In April 2011, Apple sued Samsung, accusing them of “slavishly copying” the design of iPhone and iPad as well as interface elements including elastic scrolling and tap to zoom.
Samsung claimed that it had already been working on handsets featuring a screen and a home button prior to the iPhone’s release and suggested that Apple had based their designs of the iPhone on a Sony prototype.
A total of 57 per cent of respondents said that they think that Samsung completely copied Apple. Four per cent believe that Samsung did copy Apple, but only in terms of the physical design of the iPad and iPhone, while 3.6 per cent think that Samsung copied just the interface and icons of Apple's iOS.

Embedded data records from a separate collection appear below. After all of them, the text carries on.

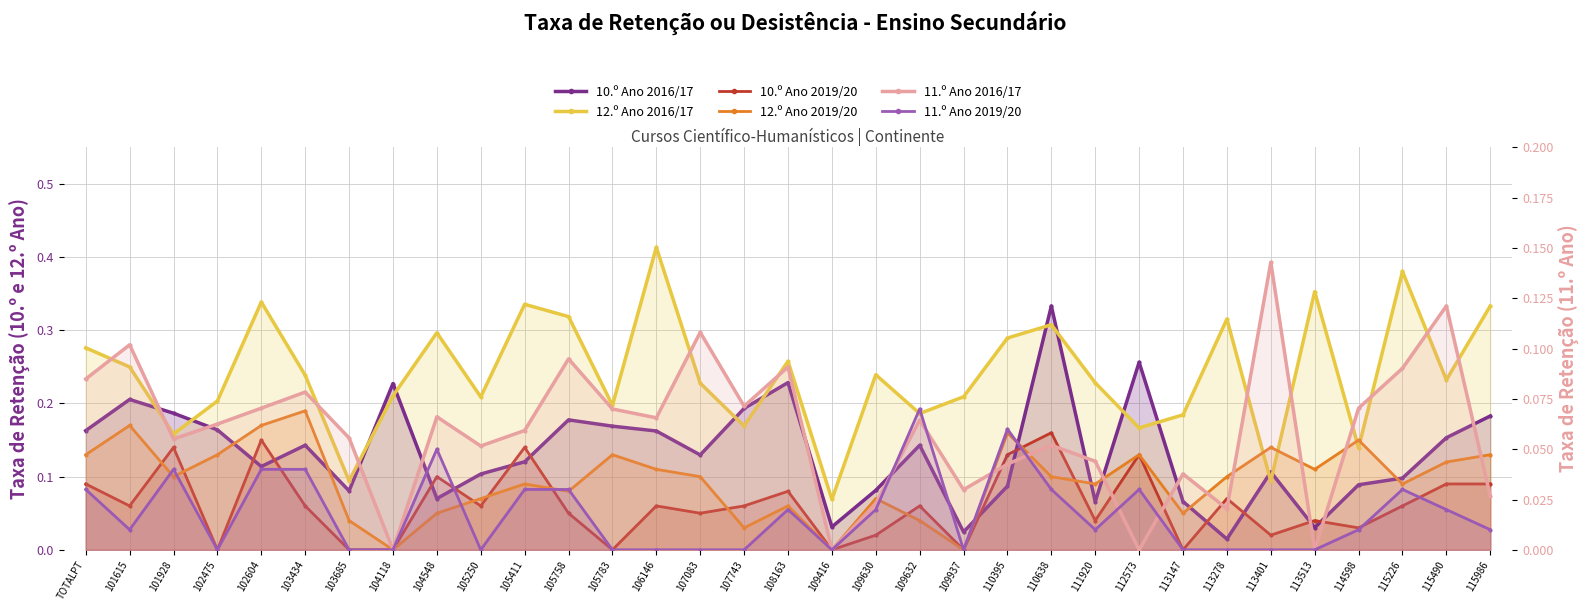

How many lines are shown in the chart?

6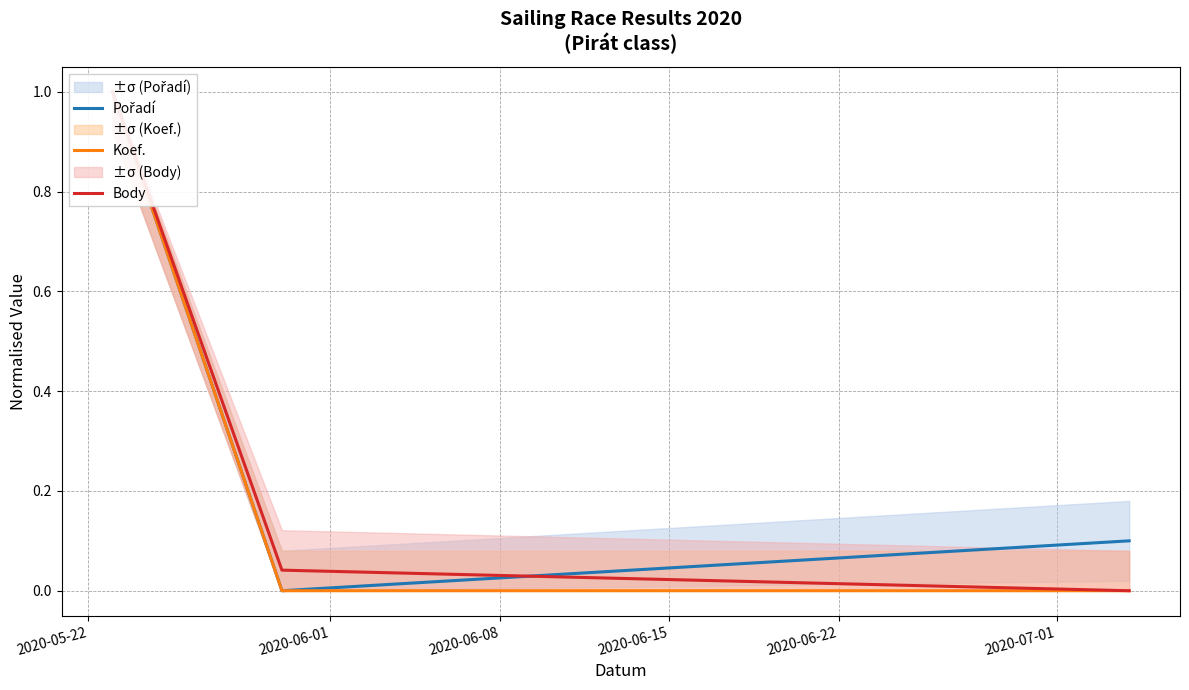

What are all the series names shown in the legend?

Pořadí, Koef., Body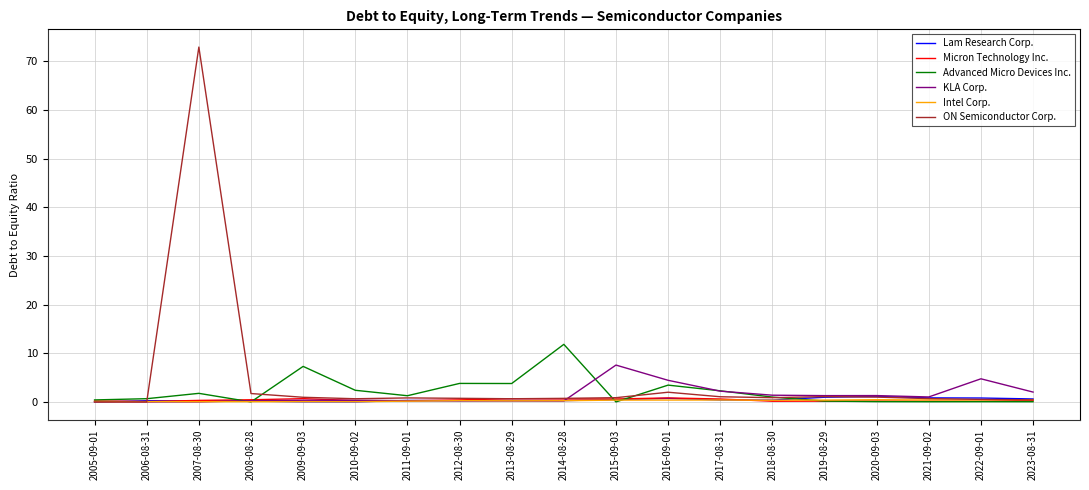

Is this an area chart (filled region under the line)?

No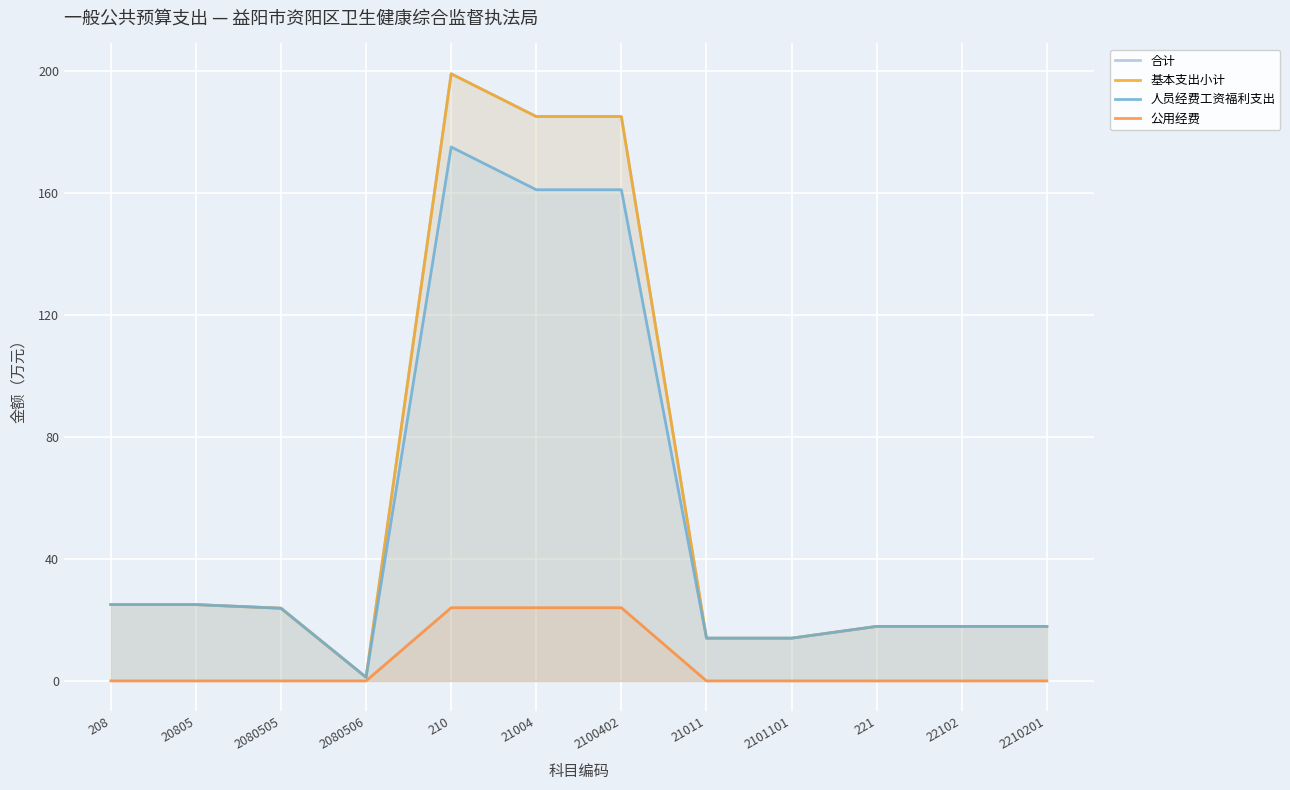

At which category is the sum across all series the highest?

210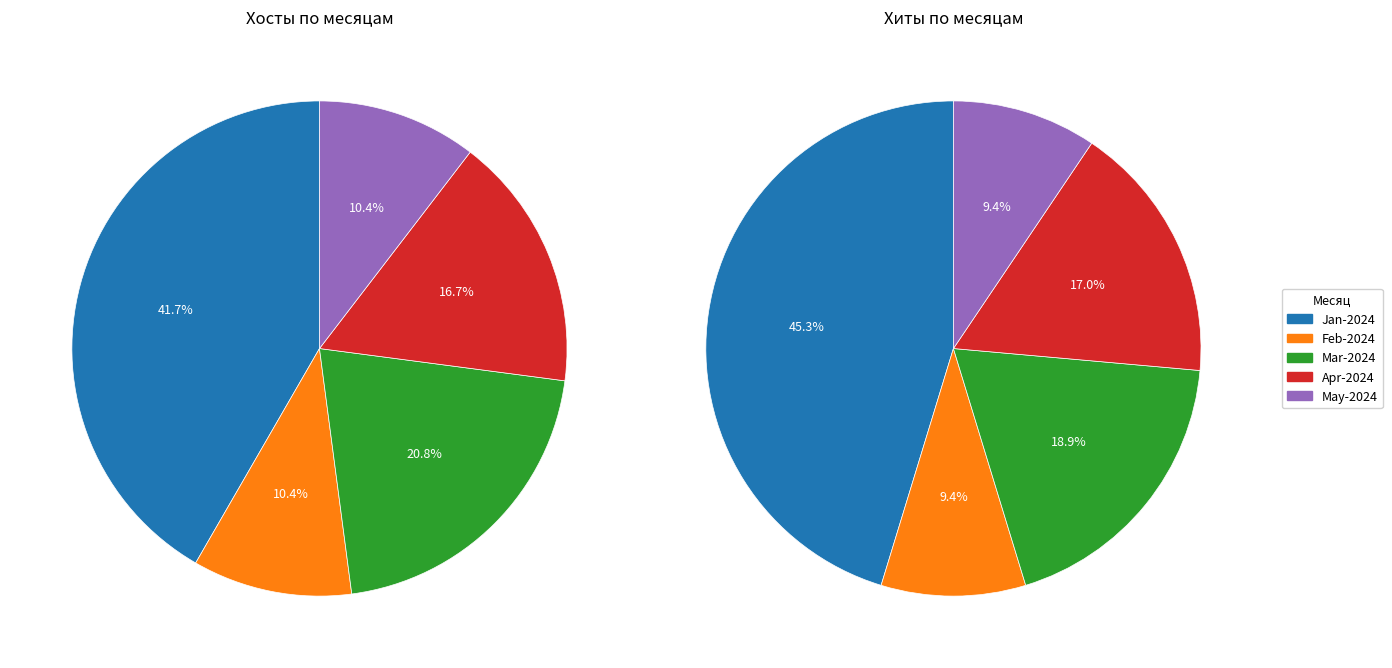

Does 35 account for over 50% of the chart?

No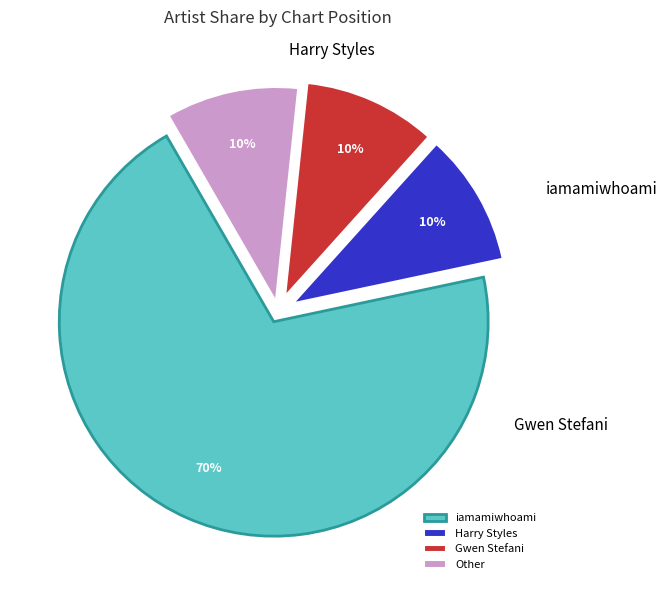

How many segments does this pie chart have?

4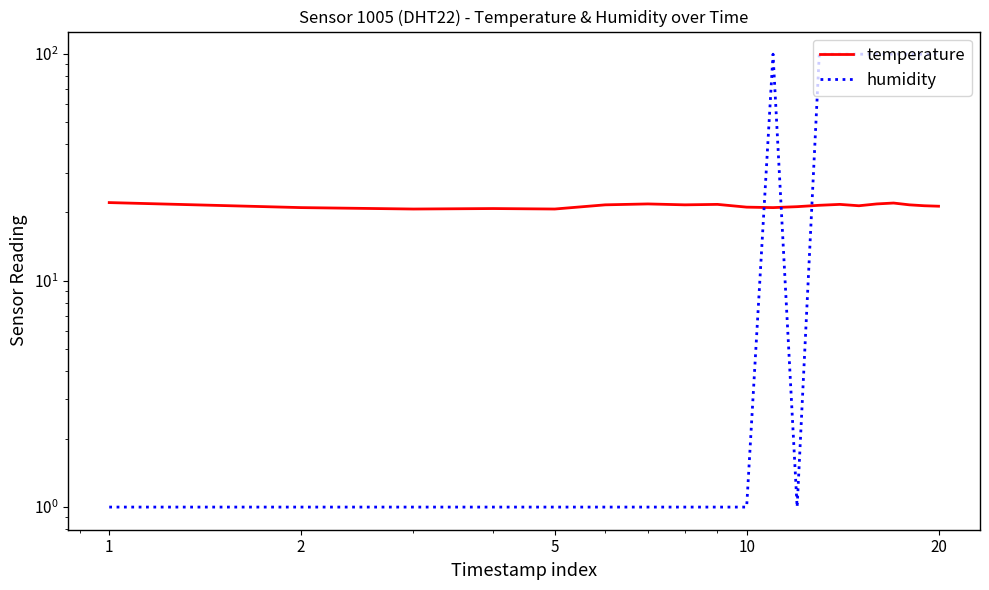

Rank the series at 5 from highest to lowest value.

temperature, humidity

3.8 percent believe that while the two brands sport similar designs, it does not mean it’s been copied.
Mark Hattersley said in a post in Macworld’s forum, “If you look at the smartphone market pre iPhone (Nokia N95) and post iPhone (Samsung S3 and every other phone on the market) then you can't miss the impact Apple had.”
He then went on to make another point that people seem to “confuse invention with implementation,” adding that while Apple might not have invented most of the technology in the iPhone, “they used technology that was standard in the market, mixed it together in a unique way that made a phone substantially better than anything else on the market. So in that sense they did invent the iPhone.”
A tiny fraction of those polled – 2 percent – believes that it was Apple who copied Samsung.